Start the extraction service.

sh extract-endpoints.sh stat|restart|stop
sh check-endpoint.sh stat|restart|stop

Run the following command to perform full check:

curl -X 'POST' 'http://localhost:9000/start/check?checkMode=FULL' -H 'accept: */*' -d ''

Clear the full check environment.

curl -X 'POST' 'http://localhost:9000/stop/clean/check' -H 'accept: */*' -d ''

Start incremental check by modifying the configuration file on the source end.

debezium-enable: true
Configure other debezium-related configurations and start the service to enable the incremental check service.

Binary Installation

Download the package from the following link, decompress the package, configure related configuration files, and run the shell script to start the service: For details about the configuration information and operation procedure, see the source code installation part.

https://opengauss.obs.cn-south-1.myhuaweicloud.com/3.1.1/tools/openGauss-datachecker-performance-3.1.0.tar.gz
tar -zxvf openGauss-datachecker-performance-3.1.0.tar.gz

The decompression directory contains:

datachecker-check-0.0.1.jar: The check service JAR file.
datachecker-extract-0.0.1.jar: The extract service JAR file.
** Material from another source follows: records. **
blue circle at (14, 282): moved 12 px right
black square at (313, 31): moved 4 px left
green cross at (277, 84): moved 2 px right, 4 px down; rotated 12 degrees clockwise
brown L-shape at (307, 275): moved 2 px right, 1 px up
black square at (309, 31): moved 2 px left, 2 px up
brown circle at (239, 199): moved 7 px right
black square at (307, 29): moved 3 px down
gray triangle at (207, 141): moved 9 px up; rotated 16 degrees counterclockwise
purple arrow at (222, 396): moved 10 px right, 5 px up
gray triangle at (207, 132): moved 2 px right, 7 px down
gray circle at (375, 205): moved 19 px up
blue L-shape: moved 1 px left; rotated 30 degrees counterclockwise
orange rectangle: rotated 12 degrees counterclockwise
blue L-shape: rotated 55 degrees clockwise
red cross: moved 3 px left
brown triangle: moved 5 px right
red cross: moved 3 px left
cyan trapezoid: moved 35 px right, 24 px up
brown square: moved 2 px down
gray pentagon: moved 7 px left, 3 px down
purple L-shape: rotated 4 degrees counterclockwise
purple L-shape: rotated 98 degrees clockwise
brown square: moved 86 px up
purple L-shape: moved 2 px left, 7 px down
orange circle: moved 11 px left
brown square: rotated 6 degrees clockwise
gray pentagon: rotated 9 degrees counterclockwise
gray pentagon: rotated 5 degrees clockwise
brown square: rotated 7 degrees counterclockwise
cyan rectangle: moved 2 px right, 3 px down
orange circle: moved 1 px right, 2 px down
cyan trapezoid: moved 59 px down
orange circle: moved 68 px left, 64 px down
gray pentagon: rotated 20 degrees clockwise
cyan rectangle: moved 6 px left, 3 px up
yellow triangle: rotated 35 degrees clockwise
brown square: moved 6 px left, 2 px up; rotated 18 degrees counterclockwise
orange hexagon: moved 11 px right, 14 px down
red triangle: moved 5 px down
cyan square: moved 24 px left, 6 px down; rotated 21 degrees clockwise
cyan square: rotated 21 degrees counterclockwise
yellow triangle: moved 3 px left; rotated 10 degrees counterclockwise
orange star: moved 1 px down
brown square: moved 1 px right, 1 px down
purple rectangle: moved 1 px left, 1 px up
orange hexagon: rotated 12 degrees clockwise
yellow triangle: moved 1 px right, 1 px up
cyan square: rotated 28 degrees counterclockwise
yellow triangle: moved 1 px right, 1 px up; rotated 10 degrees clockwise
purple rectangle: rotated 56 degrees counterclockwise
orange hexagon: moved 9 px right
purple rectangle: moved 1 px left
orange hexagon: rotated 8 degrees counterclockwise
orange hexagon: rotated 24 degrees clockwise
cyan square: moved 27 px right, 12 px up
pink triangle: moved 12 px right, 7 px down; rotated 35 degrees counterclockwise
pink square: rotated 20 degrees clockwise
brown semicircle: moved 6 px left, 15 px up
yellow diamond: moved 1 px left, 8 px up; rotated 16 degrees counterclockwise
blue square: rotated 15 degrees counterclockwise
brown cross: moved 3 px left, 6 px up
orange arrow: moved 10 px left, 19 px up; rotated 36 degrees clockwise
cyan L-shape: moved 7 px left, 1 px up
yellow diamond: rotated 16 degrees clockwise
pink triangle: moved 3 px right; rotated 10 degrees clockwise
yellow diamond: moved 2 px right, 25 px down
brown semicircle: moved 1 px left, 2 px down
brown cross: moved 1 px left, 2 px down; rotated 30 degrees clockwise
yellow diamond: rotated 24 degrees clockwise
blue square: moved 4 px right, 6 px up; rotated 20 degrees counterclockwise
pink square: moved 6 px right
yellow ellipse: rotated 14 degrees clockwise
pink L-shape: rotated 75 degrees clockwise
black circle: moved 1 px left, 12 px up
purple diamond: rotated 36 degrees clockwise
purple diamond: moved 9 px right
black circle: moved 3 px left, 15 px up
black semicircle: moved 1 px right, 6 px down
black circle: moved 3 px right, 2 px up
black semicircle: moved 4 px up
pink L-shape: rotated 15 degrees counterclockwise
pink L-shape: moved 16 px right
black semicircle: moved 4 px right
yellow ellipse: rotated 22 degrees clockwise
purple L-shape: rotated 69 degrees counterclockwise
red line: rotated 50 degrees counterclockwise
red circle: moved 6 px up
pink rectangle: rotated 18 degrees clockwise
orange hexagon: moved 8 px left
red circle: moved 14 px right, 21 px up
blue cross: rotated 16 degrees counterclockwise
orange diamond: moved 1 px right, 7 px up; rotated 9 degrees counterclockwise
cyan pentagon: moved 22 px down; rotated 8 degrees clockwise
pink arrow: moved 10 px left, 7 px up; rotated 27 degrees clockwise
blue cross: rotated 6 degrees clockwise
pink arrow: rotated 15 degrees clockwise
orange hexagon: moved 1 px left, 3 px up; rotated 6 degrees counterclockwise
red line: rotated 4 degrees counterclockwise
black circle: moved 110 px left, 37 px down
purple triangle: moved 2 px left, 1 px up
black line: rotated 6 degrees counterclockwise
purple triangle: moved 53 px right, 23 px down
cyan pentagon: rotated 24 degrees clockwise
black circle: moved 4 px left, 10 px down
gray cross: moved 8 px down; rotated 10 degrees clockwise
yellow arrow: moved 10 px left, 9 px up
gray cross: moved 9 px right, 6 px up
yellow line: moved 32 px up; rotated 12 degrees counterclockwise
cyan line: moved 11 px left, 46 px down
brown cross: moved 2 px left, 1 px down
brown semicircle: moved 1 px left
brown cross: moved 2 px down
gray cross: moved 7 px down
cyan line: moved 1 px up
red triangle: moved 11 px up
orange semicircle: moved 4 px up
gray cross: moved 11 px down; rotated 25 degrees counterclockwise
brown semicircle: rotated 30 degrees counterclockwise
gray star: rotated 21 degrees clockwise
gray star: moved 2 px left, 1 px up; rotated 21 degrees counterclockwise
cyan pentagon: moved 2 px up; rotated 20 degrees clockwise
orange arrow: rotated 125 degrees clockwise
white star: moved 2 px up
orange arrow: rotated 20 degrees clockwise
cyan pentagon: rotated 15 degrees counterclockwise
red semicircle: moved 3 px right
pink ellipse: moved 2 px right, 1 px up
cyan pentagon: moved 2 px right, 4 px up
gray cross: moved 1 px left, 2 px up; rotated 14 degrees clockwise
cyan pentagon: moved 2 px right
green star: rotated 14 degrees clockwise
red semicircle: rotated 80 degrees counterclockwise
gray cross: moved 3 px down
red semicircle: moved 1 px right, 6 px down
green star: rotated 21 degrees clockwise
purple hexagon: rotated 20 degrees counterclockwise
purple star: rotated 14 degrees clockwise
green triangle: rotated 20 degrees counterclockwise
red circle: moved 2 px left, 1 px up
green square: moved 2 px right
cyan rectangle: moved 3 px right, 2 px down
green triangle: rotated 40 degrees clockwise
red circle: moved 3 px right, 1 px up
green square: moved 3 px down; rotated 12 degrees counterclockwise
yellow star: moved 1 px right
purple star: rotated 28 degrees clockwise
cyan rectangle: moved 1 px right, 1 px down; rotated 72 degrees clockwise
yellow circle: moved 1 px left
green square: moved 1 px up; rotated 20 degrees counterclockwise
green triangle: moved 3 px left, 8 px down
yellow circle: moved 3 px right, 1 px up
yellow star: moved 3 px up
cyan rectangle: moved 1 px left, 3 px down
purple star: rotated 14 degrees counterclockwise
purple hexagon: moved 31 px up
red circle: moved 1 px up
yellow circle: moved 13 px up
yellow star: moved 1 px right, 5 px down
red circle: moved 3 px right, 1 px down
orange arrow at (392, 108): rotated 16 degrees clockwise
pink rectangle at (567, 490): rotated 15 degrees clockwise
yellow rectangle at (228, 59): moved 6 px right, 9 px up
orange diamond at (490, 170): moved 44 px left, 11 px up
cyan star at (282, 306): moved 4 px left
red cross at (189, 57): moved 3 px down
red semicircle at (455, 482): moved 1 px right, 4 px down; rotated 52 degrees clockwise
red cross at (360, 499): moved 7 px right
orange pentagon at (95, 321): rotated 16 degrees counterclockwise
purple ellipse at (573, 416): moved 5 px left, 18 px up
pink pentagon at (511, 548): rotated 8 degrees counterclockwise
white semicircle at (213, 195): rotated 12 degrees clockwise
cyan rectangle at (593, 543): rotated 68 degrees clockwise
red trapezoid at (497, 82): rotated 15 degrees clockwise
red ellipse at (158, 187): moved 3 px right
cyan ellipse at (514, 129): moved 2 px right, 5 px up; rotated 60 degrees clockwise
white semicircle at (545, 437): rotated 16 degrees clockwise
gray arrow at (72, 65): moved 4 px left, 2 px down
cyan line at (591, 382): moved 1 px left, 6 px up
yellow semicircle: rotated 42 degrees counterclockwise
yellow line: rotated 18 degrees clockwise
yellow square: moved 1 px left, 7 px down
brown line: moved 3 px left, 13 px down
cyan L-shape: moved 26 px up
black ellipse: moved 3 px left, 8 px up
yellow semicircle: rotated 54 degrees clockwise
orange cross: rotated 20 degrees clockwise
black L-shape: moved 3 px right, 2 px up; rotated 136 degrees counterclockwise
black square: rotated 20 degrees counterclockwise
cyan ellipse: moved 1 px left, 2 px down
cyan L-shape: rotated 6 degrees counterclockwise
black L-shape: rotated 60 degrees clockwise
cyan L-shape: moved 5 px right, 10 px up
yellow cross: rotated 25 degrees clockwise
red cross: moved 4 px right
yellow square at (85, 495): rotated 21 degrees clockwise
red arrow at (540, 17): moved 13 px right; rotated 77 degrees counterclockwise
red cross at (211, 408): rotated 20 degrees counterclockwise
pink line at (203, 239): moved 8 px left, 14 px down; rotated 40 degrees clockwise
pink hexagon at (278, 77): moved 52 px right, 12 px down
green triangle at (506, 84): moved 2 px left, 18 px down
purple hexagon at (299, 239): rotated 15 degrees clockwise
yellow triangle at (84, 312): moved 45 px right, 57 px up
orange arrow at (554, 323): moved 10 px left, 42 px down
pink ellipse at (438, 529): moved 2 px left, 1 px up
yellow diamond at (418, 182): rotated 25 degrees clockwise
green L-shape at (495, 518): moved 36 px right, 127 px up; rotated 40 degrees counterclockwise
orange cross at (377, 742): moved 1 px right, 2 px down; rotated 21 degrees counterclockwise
The config directory contains:

application.yml: Configuration file of the check end
application-source.yml: Configuration file of the source end
application-sink.yml: Configuration file of the target end
check-endpoint.sh: Script for starting the check service
extract-endpoints.sh: Script for starting the data extract service on the source and target ends

Uninstallation

Delete the corresponding JAR package and related configuration files.

Precautions

The JDK version must be 11+.
The current version supports data check only between the source MySQL database and the target openGauss database.
The current version supports only data check and does not support table object check.
The current version does not support geographical location data check.
MySQL 5.7 or later is required.